» **REQUIRED WORK**:
A. According to the COPD trial report, how many patients did the study enroll?
B. In the COPD trial report, set down the passage from "A once-daily inhaled" to "Journal of Medicine." word for word.

» **TEXT BLOCK**:
◆ ◆ ◆ ◆ ◆ ◆ ◆

FROM ERS 2016

A once-daily inhaled combination of fluticasone furoate and vilanterol was associated with an 8% lower rate of exacerbations in chronic obstructive pulmonary disease (COPD) than was usual care, with no increase in adverse effects, according to a multicenter trial designed to reflect real-world practice.

“Future effectiveness studies [like this one] are likely to influence clinical guidelines, not only for COPD but [also] for many other chronic diseases,” said Jørgen Vestbo, MD , of University Hospital of South Manchester NHS Foundation Trust, Manchester, England, and his associates, for the Salford Lung Study investigators. The findings were presented at the annual congress of the European Respiratory Society and published simultaneously in the New England Journal of Medicine.

Current COPD guidelines are based on clinical trials of carefully selected and monitored patients, which substantially limits their usefulness in everyday practice, the researchers said. To help address that problem, their 12-month, prospective, open-label, parallel-group, randomized study enrolled 2,799 COPD patients in 75 general practices within a single urban area in the United Kingdom. Patients received 100 mcg of fluticasone furoate and 25 mcg of vilanterol or usual care. The primary outcome was the rate of moderate or severe exacerbations among patients who had experienced an exacerbation within 1 year before enrollment. Patients received all treatment from their usual providers and were monitored remotely for safety through electronic health records (N Engl J Med. 2016 Sep 4. doi: 10.1056/NEJMoa1608033).

Fluticasone furoate/vilanterol was associated with 1.74 moderate or severe exacerbations per year, compared with 1.9 events per year with usual-care group, for a statistically significant difference of 8.4% (95% confidence interval, 1.1%-15.2%; P = .02). The trial arms had similar rates of COPD-related health care visits and first moderate or severe exacerbations. They also did not notably differ in terms of serious adverse events of special interest, such as cardiovascular events (which affected 8% of patients in each group) or pneumonia (which affected 7% of fluticasone furoate/vilanterol patients and 6% of usual-care patients). Thirteen patients in each group developed fatal pneumonia, of which one case was considered related to usual care. The only other treatment-related death involved of deep-vein thrombosis and pulmonary embolism in a patient receiving fluticasone furoate/vilanterol.

Medication switches were about twice as common (22%) in the intervention group than in the usual care group (11%), perhaps because of the open-label nature of the trial, the researchers said. Only 4% of patients receiving fluticasone furoate/vilanterol needed better disease control, half the rate of the usual care group.

GlaxoSmithKline funded the trial. Dr. Vestbo reported personal fees from GlaxoSmithKline while the study was conducted.

◆ ◆ ◆ ◆ ◆ ◆ ◆

» **MATERIAL SUPPLIED**:
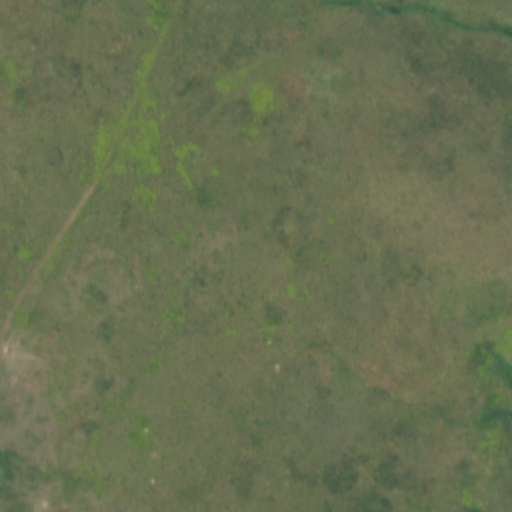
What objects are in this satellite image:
road: (95, 178)
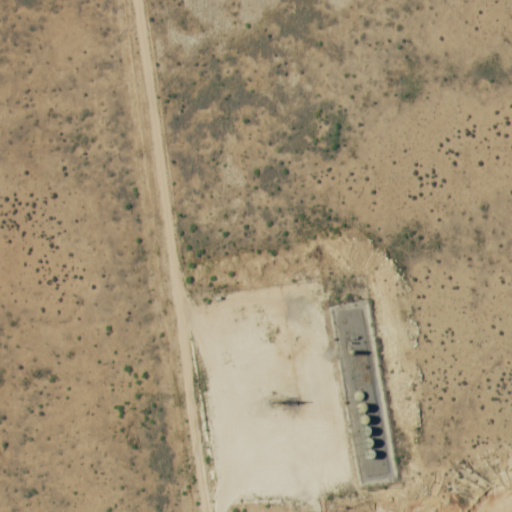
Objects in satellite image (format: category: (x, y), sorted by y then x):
road: (170, 235)
road: (231, 486)
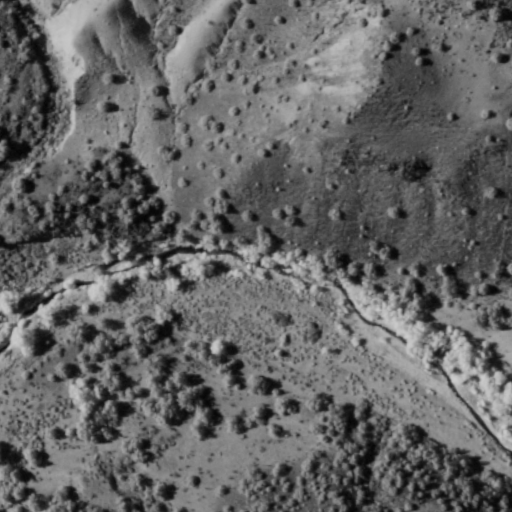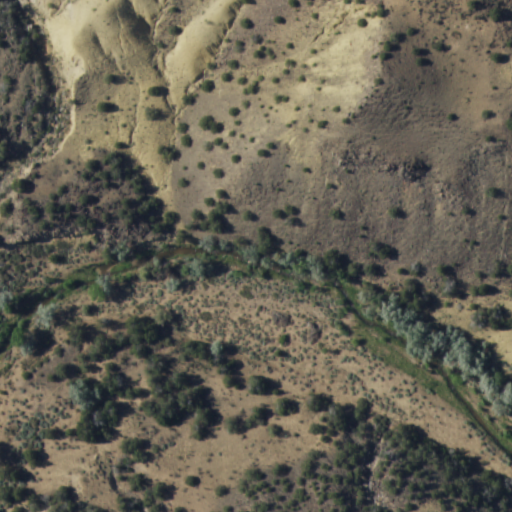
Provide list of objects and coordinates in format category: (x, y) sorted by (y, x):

◆ ◆ ◆ ◆ ◆ ◆ ◆

» **RESPONSES BY ITEM NUMBER**:
A. 2,799 COPD patients

B.
A once-daily inhaled combination of fluticasone furoate and vilanterol was associated with an 8% lower rate of exacerbations in chronic obstructive pulmonary disease (COPD) than was usual care, with no increase in adverse effects, according to a multicenter trial designed to reflect real-world practice.

“Future effectiveness studies [like this one] are likely to influence clinical guidelines, not only for COPD but [also] for many other chronic diseases,” said Jørgen Vestbo, MD , of University Hospital of South Manchester NHS Foundation Trust, Manchester, England, and his associates, for the Salford Lung Study investigators. The findings were presented at the annual congress of the European Respiratory Society and published simultaneously in the New England Journal of Medicine.